For fiscal 2002/2003, P&G’s sales rose 8%, volume rose 8% and net earnings and net earning a share each were up 19%. Core net earnings, which exclude restructuring charges, were up 13%. Core diluted net earnings a share, which exclude restructuring charges, were up 14%.
“We’ve generated nearly $17 billion in free cash flow since fiscal 2000—two and half times the amount generated in the prior three years,” said Mr. Lafley. “P&G is performing like a leading company again.”
Mr. Lafley pointed out that in fiscal 2000, P&G brands were growing share in categories representing less than 40% of company sales. During the last six months of fiscal year 2003, shares grew in categories accounting for nearly 90% of sales.
“Building global share at this level is unprecedented in P&G history,” Mr. Lafley said. “It confirms that P&G’s business strategies are working and P&G people around the world are executing with excellence. P&G men and women are distinguishing themselves as one of the strongest generations of leaders in P&G history.”
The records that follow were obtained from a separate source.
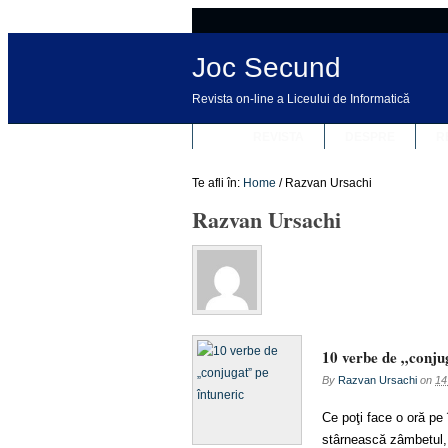
Joc Secund
Revista on-line a Liceului de Informatică
REVISTA
DESPRE
R
Te afli în:
Home
/
Razvan Ursachi
Razvan Ursachi
10 verbe de „conju
By
Razvan Ursachi
on
14
Ce poţi face o oră pe 
stârnească zâmbetul,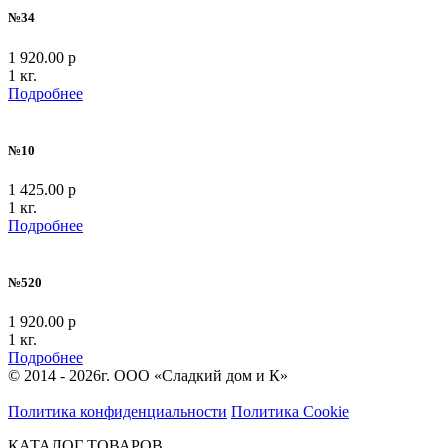
№34
1 920.00 р
1 кг.
Подробнее
№10
1 425.00 р
1 кг.
Подробнее
№520
1 920.00 р
1 кг.
Подробнее
© 2014 - 2026г. ООО «Сладкий дом и К»
Политика конфиденциальности
Политика Cookie
КАТАЛОГ ТОВАРОВ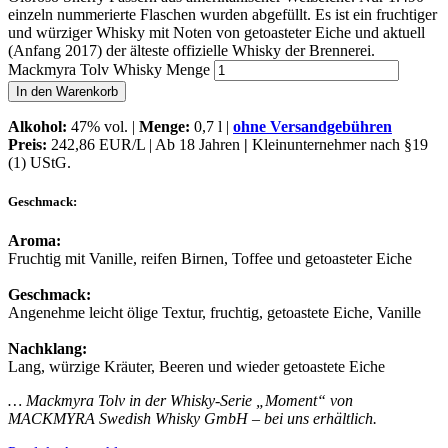
einzeln nummerierte Flaschen wurden abgefüllt. Es ist ein fruchtiger
und würziger Whisky mit Noten von getoasteter Eiche und aktuell
(Anfang 2017) der älteste offizielle Whisky der Brennerei.
Mackmyra Tolv Whisky Menge
In den Warenkorb
Alkohol:
47% vol. |
Menge:
0,7 l |
ohne Versandgebühren
Preis:
242,86 EUR/L | Ab 18 Jahren
|
Kleinunternehmer nach §19
(1) UStG.
Geschmack:
Aroma:
Fruchtig mit Vanille, reifen Birnen, Toffee und getoasteter Eiche
Geschmack:
Angenehme leicht ölige Textur, fruchtig, getoastete Eiche, Vanille
Nachklang:
Lang, würzige Kräuter, Beeren und wieder getoastete Eiche
… Mackmyra Tolv in der Whisky-Serie „Moment“ von
MACKMYRA Swedish Whisky GmbH – bei uns erhältlich.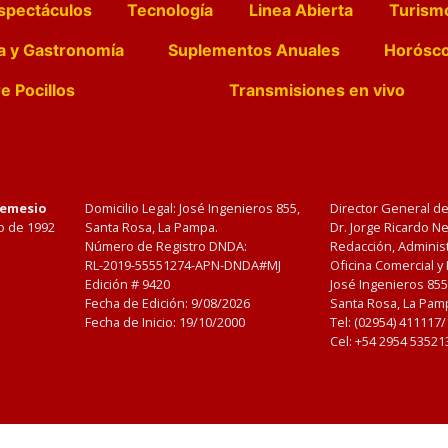
spectáculos
Tecnología
Linea Abierta
Turism
a y Gastronomía
Suplementos Anuales
Horósc
e Pocillos
Transmisiones en vivo
Nemesio
Domicilio Legal: José Ingenieros 855,
Director General d
o de 1992
Santa Rosa, La Pampa.
Dr. Jorge Ricardo 
Número de Registro DNDA:
Redacción, Administ
RL-2019-55551274-APN-DNDA#MJ
Oficina Comercial y
Edición #
9420
José Ingenieros 855
Fecha de Edición:
9/08/2026
Santa Rosa, La Pamp
Fecha de Inicio: 19/10/2000
Tel: (02954) 411117
Cel: +54 2954 53521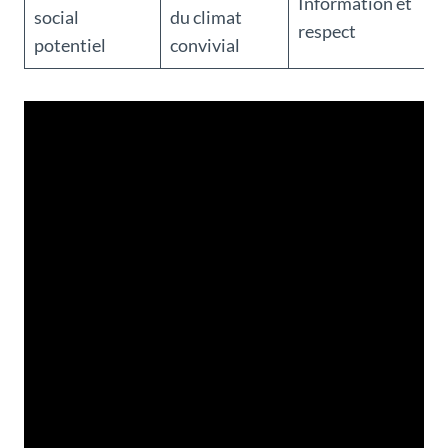
Information et
social
du climat
respect
potentiel
convivial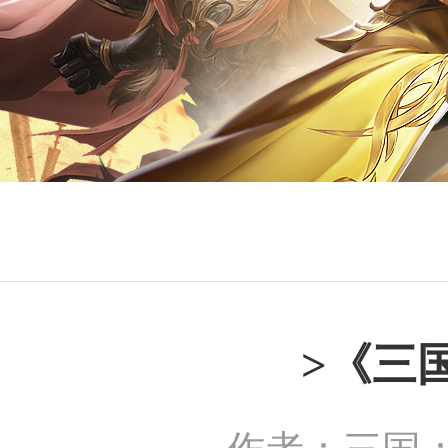
>《三
作者：三国：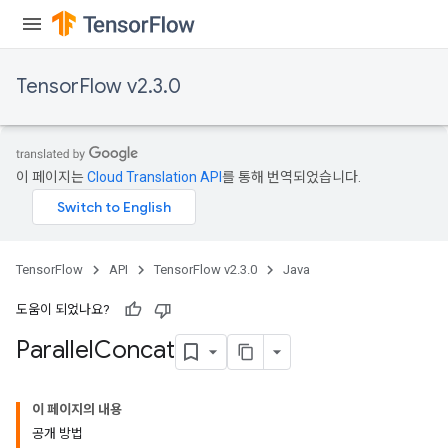
TensorFlow v2.3.0
이 페이지는
Cloud Translation API
를 통해 번역되었습니다.
TensorFlow
API
TensorFlow v2.3.0
Java
도움이 되었나요?
Parallel
Concat
이 페이지의 내용
공개 방법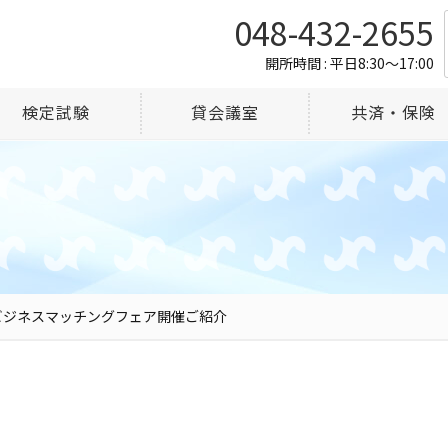
048-432-2655
開所時間 : 平日8:30～17:00
検定試験
貸会議室
共済・保険
ビジネスマッチングフェア開催ご紹介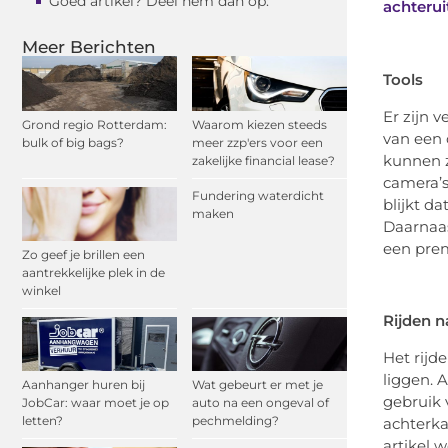
Goed artikel? Deel hem dan op:
achterui
Meer Berichten
Tools
Er zijn 
Grond regio Rotterdam:
Waarom kiezen steeds
van een 
bulk of big bags?
meer zzp'ers voor een
kunnen z
zakelijke financial lease?
camera’s
Fundering waterdicht
blijkt d
maken
Daarnaas
een prem
Zo geef je brillen een
aantrekkelijke plek in de
winkel
Rijden n
Het rijde
liggen. 
Aanhanger huren bij
Wat gebeurt er met je
gebruik 
JobCar: waar moet je op
auto na een ongeval of
letten?
pechmelding?
achterkan
artikel w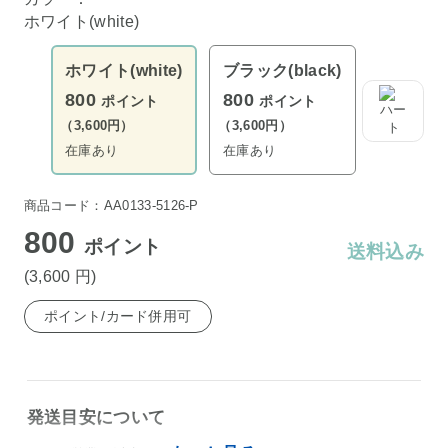
ホワイト(white)
ホワイト(white)
ブラック(black)
800
800
ポイント
ポイント
（3,600円）
（3,600円）
在庫あり
在庫あり
商品コード：AA0133-5126-P
800
ポイント
送料込み
(3,600
円
)
ポイント/カード併用可
発送目安について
Mr. Lafley pointed out that 100% of the company’s 2002/2003 growth was organic, coming from core, established businesses. “Acquisitions are part of P&G’s overall growth strategy,” he said. “We’ll continue to make acquisitions when they fit P&G’s sustainable growth strategy and core capabilities. Some of these acquisitions have been and will be substantial—like Wella and Clairol—but the key drivers of sustained growth should come from core businesses, over the long term.”
P&G has delivered an annualized total shareholder return of nearly 17% during the past 20 years, ahead of both the Dow Jones Industrial Average and the S&P 500. Staying at peak performance requires focus on being the best in branding, innovation, and scale. These are key strengths that set P&G apart, Mr. Lafley said. “Three years ago, there were 10 P&G brands with a billion dollars or more in sales,” he pointed out. “Today, P&G has 13 billion dollar brands. Crest, Iams and Olay have joined the club.”
Creating new brands and categories is also a focus. According to Information Resources Inc. three of the top 10 non-food products introduced in the U.S. last year were P&G products. P&G is multiplying its innovative capability with a “connect and develop” strategy that links P&G with external innovation partners. Mr. Lafley stated, “Our vision is that 50% of all P&G discovery and invention could come from outside the company.”
Mr. Lafley commented that another key strength is scale. “We’re the global leader in all of our four core businesses: laundry, baby care, hair care and feminine protection. With leadership comes scale economics. The company is building even more scale advantage with P&G’s global organization design, and is starting to see the full benefits of this unique structure. The benefits are tangible,” Mr. Lafley said.